• **Exercise aim**
Recast the lines from the start of the entries through the line containing "Arcimovich)", inclusive, as a JSON list of strings, one string per line, with blank lines omitted.

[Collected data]
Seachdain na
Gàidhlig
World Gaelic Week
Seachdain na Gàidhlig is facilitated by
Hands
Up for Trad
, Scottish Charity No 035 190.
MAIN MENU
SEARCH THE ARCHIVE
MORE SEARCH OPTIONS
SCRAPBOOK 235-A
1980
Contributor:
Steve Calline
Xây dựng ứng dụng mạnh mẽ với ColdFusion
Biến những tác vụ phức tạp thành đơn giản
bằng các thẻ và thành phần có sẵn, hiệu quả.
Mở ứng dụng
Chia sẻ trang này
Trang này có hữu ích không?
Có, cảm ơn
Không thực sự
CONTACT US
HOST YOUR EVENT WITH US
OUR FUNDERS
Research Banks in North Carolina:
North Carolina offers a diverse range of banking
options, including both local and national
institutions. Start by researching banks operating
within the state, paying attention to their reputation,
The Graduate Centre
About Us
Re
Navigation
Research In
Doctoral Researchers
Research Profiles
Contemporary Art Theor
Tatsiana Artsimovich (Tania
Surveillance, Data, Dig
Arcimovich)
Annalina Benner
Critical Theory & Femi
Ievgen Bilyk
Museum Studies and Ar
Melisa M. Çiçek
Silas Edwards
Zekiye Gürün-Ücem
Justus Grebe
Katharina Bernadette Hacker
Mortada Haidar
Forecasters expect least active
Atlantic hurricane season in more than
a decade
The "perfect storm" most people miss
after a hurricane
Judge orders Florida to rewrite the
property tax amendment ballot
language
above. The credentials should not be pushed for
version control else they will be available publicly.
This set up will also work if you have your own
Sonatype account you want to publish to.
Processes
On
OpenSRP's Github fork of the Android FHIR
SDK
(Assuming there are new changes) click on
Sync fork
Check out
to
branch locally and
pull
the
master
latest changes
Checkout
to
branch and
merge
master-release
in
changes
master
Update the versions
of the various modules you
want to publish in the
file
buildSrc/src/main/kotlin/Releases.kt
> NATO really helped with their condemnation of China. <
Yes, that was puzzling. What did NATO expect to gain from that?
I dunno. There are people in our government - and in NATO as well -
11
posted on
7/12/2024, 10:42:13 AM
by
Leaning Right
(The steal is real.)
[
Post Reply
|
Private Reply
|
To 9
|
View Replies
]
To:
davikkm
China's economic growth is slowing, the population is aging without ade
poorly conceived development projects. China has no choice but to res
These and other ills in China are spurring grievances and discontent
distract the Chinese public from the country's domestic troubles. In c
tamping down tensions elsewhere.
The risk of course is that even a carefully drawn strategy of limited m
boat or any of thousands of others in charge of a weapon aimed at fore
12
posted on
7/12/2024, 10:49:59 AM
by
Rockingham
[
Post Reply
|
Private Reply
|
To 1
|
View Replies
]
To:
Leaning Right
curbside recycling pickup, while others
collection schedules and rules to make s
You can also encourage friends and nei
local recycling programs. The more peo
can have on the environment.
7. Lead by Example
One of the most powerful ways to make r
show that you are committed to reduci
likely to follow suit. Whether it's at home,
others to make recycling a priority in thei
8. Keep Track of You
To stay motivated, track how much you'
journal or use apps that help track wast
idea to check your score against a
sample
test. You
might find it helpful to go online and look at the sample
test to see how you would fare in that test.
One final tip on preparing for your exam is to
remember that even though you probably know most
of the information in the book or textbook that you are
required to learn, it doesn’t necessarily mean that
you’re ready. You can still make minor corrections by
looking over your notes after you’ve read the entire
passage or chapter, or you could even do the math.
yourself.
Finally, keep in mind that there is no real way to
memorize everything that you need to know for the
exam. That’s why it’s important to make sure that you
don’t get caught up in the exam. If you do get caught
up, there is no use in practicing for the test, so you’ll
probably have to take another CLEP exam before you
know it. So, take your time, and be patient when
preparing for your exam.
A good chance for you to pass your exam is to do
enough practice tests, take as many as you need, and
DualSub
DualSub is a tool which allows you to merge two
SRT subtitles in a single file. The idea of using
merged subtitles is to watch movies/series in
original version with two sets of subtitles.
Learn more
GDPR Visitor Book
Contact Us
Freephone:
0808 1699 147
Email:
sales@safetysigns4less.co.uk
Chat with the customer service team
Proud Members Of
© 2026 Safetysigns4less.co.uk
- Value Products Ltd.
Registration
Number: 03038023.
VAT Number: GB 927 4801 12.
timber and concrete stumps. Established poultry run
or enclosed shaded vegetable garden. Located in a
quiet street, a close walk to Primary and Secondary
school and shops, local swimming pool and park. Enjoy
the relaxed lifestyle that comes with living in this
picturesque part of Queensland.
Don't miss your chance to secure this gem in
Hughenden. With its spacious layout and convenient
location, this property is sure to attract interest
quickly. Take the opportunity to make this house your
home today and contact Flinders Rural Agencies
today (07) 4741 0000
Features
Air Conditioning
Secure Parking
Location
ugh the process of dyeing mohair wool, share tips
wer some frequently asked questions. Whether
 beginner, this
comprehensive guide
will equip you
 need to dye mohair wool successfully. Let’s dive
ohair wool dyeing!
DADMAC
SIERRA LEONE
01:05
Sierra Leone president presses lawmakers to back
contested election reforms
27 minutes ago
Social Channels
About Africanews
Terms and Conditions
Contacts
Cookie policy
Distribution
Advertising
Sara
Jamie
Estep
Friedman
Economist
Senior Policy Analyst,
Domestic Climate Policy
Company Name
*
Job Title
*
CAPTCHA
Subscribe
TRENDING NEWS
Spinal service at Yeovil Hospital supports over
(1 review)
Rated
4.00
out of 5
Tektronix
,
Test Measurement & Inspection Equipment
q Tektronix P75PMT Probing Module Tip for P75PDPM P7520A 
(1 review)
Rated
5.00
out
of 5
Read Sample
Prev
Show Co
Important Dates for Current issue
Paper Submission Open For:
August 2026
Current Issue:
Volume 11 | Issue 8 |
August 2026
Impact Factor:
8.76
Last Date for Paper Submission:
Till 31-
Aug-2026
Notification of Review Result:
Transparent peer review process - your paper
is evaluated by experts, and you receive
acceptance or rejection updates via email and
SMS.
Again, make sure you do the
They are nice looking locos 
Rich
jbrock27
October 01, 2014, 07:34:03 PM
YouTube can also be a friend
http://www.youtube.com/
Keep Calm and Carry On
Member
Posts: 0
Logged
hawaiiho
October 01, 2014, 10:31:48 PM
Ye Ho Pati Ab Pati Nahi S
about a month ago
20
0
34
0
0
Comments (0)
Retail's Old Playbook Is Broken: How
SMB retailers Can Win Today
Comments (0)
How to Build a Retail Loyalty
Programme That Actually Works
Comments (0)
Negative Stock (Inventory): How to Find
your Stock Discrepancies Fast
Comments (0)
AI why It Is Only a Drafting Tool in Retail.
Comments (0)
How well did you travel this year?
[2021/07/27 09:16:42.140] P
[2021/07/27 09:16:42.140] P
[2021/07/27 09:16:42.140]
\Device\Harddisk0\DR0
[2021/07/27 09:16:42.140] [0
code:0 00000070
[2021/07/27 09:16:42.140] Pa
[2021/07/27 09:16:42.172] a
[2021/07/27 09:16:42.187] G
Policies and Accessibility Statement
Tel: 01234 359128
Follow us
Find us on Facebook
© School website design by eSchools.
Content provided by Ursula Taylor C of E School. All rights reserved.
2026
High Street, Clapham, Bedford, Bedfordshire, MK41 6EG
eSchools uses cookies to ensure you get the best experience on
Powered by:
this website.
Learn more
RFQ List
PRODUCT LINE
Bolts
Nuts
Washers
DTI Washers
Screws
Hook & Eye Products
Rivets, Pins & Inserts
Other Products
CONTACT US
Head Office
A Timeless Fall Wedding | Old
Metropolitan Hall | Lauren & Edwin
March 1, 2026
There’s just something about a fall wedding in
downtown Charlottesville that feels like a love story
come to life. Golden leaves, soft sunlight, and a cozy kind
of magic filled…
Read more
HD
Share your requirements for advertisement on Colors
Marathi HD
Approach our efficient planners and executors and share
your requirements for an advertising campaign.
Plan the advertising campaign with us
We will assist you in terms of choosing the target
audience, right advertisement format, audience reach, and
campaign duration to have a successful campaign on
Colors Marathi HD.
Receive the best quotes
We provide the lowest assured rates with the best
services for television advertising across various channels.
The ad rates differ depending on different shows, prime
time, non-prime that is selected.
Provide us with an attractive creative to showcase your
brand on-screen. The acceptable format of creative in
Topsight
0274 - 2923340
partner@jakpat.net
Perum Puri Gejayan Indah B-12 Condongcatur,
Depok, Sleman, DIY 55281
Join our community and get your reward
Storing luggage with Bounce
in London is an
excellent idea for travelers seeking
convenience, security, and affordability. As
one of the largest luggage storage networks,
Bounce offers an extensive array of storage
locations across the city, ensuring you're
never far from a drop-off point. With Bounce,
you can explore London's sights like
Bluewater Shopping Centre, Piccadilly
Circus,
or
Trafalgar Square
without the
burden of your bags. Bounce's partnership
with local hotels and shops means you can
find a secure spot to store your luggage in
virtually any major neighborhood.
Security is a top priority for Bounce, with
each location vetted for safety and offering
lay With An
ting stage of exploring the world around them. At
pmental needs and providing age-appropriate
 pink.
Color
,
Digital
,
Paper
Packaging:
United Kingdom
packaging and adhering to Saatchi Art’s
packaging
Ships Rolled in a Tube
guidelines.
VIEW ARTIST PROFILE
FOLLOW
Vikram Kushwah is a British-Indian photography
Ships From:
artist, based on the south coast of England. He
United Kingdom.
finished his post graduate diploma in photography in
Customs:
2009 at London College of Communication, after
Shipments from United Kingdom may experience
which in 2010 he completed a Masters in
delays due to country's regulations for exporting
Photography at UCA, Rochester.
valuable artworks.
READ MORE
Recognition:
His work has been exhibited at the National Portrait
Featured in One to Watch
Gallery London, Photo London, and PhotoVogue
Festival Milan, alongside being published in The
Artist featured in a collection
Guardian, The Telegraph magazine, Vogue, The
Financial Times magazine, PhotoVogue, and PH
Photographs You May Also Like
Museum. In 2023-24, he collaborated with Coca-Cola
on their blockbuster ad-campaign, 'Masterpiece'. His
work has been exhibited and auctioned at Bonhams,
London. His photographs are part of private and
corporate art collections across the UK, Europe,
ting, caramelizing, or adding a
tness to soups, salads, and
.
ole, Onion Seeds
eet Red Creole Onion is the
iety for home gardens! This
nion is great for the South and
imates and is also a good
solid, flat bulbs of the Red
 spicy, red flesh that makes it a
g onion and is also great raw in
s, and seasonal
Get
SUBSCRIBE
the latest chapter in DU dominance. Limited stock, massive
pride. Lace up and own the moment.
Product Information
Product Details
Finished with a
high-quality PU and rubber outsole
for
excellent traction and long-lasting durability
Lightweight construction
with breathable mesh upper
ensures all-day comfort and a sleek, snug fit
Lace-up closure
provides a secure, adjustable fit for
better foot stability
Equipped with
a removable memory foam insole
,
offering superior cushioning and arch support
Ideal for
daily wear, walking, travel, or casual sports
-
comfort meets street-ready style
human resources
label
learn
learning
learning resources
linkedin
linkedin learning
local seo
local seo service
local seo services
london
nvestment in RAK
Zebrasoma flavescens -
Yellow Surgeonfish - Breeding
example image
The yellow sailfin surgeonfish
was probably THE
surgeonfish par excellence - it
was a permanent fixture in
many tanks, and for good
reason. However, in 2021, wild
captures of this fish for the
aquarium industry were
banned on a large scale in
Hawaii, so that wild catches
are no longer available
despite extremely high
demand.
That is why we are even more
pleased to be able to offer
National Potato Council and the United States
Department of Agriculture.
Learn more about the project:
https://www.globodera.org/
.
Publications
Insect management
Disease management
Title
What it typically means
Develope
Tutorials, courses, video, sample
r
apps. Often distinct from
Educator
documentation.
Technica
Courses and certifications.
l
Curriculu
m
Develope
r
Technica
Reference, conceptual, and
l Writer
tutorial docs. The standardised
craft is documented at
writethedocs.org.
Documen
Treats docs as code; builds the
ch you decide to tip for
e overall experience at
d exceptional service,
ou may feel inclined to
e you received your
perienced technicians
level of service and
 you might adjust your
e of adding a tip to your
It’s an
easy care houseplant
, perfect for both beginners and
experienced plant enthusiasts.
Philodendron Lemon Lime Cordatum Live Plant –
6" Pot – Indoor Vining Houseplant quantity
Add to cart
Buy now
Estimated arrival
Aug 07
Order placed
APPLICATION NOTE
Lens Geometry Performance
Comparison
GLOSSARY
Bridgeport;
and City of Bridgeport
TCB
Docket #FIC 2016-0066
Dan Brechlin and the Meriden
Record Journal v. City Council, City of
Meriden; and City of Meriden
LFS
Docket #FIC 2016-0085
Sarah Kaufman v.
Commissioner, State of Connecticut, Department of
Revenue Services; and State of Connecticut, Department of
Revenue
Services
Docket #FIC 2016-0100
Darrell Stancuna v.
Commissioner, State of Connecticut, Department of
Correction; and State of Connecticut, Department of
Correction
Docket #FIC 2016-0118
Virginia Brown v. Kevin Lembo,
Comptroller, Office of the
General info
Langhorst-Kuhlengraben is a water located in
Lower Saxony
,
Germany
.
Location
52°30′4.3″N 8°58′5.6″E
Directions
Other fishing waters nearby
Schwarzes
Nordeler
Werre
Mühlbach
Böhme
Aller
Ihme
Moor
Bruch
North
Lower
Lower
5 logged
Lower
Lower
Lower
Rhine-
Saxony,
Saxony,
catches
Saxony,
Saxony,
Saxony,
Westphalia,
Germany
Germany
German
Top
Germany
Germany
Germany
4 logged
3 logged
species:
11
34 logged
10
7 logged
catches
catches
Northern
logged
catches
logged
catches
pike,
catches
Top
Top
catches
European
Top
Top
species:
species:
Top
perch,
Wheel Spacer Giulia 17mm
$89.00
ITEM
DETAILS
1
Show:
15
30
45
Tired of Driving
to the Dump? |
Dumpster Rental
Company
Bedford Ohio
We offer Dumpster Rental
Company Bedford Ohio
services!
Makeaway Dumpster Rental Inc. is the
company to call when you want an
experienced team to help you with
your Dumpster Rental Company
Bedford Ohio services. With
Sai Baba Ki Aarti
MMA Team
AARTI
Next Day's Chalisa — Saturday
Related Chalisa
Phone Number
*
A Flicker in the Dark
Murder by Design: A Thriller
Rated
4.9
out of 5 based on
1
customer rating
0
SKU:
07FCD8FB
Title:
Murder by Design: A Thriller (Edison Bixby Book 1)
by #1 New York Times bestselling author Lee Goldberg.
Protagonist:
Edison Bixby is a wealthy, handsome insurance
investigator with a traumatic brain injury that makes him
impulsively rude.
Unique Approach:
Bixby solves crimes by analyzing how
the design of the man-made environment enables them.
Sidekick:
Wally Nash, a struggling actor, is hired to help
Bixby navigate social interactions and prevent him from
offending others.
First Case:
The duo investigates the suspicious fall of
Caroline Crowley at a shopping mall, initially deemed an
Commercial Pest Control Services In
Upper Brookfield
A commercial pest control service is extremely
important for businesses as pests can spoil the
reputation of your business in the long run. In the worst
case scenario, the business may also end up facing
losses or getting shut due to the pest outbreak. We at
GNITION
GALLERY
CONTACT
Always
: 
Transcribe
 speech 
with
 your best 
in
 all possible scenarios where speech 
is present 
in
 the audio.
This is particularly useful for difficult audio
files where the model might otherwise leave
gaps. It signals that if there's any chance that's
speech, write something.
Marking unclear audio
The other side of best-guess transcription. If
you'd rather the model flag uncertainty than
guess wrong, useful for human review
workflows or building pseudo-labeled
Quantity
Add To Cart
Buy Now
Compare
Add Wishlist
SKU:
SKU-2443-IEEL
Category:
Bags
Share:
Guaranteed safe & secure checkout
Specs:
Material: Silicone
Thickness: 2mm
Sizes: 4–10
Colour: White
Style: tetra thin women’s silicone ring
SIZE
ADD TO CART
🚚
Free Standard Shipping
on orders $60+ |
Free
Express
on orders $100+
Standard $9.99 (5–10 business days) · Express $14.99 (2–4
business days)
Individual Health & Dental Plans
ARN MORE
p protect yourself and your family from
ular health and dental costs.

• **Solution to this task**
[
  "Seachdain na",
  "Gàidhlig",
  "World Gaelic Week",
  "Seachdain na Gàidhlig is facilitated by",
  "Hands",
  "Up for Trad",
  ", Scottish Charity No 035 190.",
  "MAIN MENU",
  "SEARCH THE ARCHIVE",
  "MORE SEARCH OPTIONS",
  "SCRAPBOOK 235-A",
  "1980",
  "Contributor:",
  "Steve Calline",
  "Xây dựng ứng dụng mạnh mẽ với ColdFusion",
  "Biến những tác vụ phức tạp thành đơn giản",
  "bằng các thẻ và thành phần có sẵn, hiệu quả.",
  "Mở ứng dụng",
  "Chia sẻ trang này",
  "Trang này có hữu ích không?",
  "Có, cảm ơn",
  "Không thực sự",
  "CONTACT US",
  "HOST YOUR EVENT WITH US",
  "OUR FUNDERS",
  "Research Banks in North Carolina:",
  "North Carolina offers a diverse range of banking",
  "options, including both local and national",
  "institutions. Start by researching banks operating",
  "within the state, paying attention to their reputation,",
  "The Graduate Centre",
  "About Us",
  "Re",
  "Navigation",
  "Research In",
  "Doctoral Researchers",
  "Research Profiles",
  "Contemporary Art Theor",
  "Tatsiana Artsimovich (Tania",
  "Surveillance, Data, Dig",
  "Arcimovich)"
]